**CONSIGNE ÉCRITE 1:**
D'après l'extrait, de quelle station Zakia Zaki était-elle propriétaire et présentatrice de nouvelles ?

**EXTRAIT:**

- - -

Le meurtre brutal d’une journaliste afghane, Zakia
Zaki, le 6 juin, sur qui on a tiré sept fois alors qu’elle était couchée
aux côtés de son jeune fils, symbolise l’absence de même un semblant de
démocratie dans le pays après plus de cinq années d’occupation
américaine.
Zaki était propriétaire et présentatrice de nouvelles de
Radio Paix, qui diffusait de la musique, des histoires pour enfants, de
l’information sur les droits des femmes et des nouvelles favorables à
l’occupation à Kaboul et dans plusieurs provinces voisines. Elle a été
tuée dans la province de Parwan, près de l’immense base américaine de
Bagram, par des assassins qui sont entrés par infraction chez elle au milieu de
la nuit.
Le gouverneur provincial a mis le meurtre sur le compte
d’un membre de Hezb-e-Islami, une organisation distincte des talibans qui
lutte contre l’occupation américaine et contre le gouvernement afghan.
Toutefois, Rahimullah Samader, qui dirige
l’Association des journalistes indépendants d’Afghanistan, a
suggéré à Reporters sans frontières que Zaki pourrait avoir été tuée par un
seigneur de guerre régional qu’elle avait critiqué. Il n’a pas
nommé cette personne.

- - -

**CONSIGNE ÉCRITE 2:**
Renvoyez toutes les lignes des enregistrements qui contiennent la chaîne "Example". La casse compte.

**DONNÉES FOURNIES:**
- - -

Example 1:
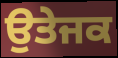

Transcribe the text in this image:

ਉਤੇਜਕ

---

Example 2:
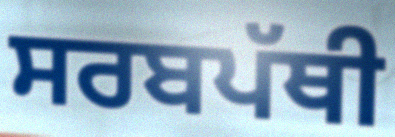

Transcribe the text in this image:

ਸਰਬਪੱਥੀ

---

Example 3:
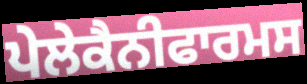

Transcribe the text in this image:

ਪੇਲੇਕੈਨੀਫਾਰਮਸ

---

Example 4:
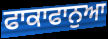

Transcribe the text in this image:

ਫਾਕਾਫਾਨੁਆ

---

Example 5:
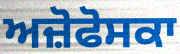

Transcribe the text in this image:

ਅਜ਼ੋਫੋਸਕਾ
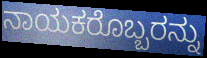
ನಾಯಕರೊಬ್ಬರನ್ನು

- - -

**SOLUTION RÉDIGÉE 1:**
Elle était propriétaire et présentatrice de nouvelles de Radio Paix.

**SOLUTION RÉDIGÉE 2:**
Example 1:
Example 2:
Example 3:
Example 4:
Example 5:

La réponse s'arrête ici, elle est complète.